Try it: Transcribe word for word the text in each of the following entries.

====== The data

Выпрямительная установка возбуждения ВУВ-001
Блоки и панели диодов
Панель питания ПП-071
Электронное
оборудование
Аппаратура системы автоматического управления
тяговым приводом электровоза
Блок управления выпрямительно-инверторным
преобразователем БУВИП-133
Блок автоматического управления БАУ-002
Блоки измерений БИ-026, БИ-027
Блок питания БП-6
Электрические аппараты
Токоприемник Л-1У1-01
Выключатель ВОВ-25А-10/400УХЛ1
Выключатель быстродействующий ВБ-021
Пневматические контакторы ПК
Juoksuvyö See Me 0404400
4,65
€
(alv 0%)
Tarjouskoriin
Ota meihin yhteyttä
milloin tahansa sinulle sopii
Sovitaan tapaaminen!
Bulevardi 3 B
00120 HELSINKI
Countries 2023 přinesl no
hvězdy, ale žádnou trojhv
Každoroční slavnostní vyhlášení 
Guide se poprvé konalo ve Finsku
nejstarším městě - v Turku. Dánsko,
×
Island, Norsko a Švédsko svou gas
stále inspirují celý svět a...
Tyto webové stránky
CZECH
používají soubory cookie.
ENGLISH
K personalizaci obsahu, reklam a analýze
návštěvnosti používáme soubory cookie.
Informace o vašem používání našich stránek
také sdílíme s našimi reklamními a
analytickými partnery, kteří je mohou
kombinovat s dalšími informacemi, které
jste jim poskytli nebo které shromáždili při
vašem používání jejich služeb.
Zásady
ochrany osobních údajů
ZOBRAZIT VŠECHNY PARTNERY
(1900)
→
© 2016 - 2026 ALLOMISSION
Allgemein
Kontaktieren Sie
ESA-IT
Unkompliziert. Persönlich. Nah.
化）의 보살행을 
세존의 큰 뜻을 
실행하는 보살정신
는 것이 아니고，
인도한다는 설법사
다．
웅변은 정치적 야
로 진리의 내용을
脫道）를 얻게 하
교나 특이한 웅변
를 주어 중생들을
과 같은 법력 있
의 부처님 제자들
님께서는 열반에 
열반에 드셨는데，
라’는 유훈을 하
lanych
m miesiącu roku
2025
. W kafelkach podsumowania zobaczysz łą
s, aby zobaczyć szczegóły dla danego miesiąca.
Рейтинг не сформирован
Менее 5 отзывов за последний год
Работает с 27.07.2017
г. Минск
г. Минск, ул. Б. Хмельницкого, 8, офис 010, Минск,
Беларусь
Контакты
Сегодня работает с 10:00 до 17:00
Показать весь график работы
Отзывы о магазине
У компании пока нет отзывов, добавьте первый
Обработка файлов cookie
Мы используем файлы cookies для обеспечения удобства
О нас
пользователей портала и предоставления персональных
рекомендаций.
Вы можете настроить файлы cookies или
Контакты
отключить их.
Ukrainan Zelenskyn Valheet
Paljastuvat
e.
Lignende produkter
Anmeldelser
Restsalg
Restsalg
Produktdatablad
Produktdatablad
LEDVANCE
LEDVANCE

============

Completed task:
Выпрямительная установка возбуждения ВУВ-001
Блоки и панели диодов
Панель питания ПП-071
Электронное
оборудование
Аппаратура системы автоматического управления
тяговым приводом электровоза
Блок управления выпрямительно-инверторным
преобразователем БУВИП-133
Блок автоматического управления БАУ-002
Блоки измерений БИ-026, БИ-027
Блок питания БП-6
Электрические аппараты
Токоприемник Л-1У1-01
Выключатель ВОВ-25А-10/400УХЛ1
Выключатель быстродействующий ВБ-021
Пневматические контакторы ПК
Juoksuvyö See Me 0404400
4,65
€
(alv 0%)
Tarjouskoriin
Ota meihin yhteyttä
milloin tahansa sinulle sopii
Sovitaan tapaaminen!
Bulevardi 3 B
00120 HELSINKI
Countries 2023 přinesl no
hvězdy, ale žádnou trojhv
Každoroční slavnostní vyhlášení 
Guide se poprvé konalo ve Finsku
nejstarším městě - v Turku. Dánsko,
×
Island, Norsko a Švédsko svou gas
stále inspirují celý svět a...
Tyto webové stránky
CZECH
používají soubory cookie.
ENGLISH
K personalizaci obsahu, reklam a analýze
návštěvnosti používáme soubory cookie.
Informace o vašem používání našich stránek
také sdílíme s našimi reklamními a
analytickými partnery, kteří je mohou
kombinovat s dalšími informacemi, které
jste jim poskytli nebo které shromáždili při
vašem používání jejich služeb.
Zásady
ochrany osobních údajů
ZOBRAZIT VŠECHNY PARTNERY
(1900)
→
© 2016 - 2026 ALLOMISSION
Allgemein
Kontaktieren Sie
ESA-IT
Unkompliziert. Persönlich. Nah.
化）의 보살행을 
세존의 큰 뜻을 
실행하는 보살정신
는 것이 아니고，
인도한다는 설법사
다．
웅변은 정치적 야
로 진리의 내용을
脫道）를 얻게 하
교나 특이한 웅변
를 주어 중생들을
과 같은 법력 있
의 부처님 제자들
님께서는 열반에 
열반에 드셨는데，
라’는 유훈을 하
lanych
m miesiącu roku
2025
. W kafelkach podsumowania zobaczysz łą
s, aby zobaczyć szczegóły dla danego miesiąca.
Рейтинг не сформирован
Менее 5 отзывов за последний год
Работает с 27.07.2017
г. Минск
г. Минск, ул. Б. Хмельницкого, 8, офис 010, Минск,
Беларусь
Контакты
Сегодня работает с 10:00 до 17:00
Показать весь график работы
Отзывы о магазине
У компании пока нет отзывов, добавьте первый
Обработка файлов cookie
Мы используем файлы cookies для обеспечения удобства
О нас
пользователей портала и предоставления персональных
рекомендаций.
Вы можете настроить файлы cookies или
Контакты
отключить их.
Ukrainan Zelenskyn Valheet
Paljastuvat
e.
Lignende produkter
Anmeldelser
Restsalg
Restsalg
Produktdatablad
Produktdatablad
LEDVANCE
LEDVANCE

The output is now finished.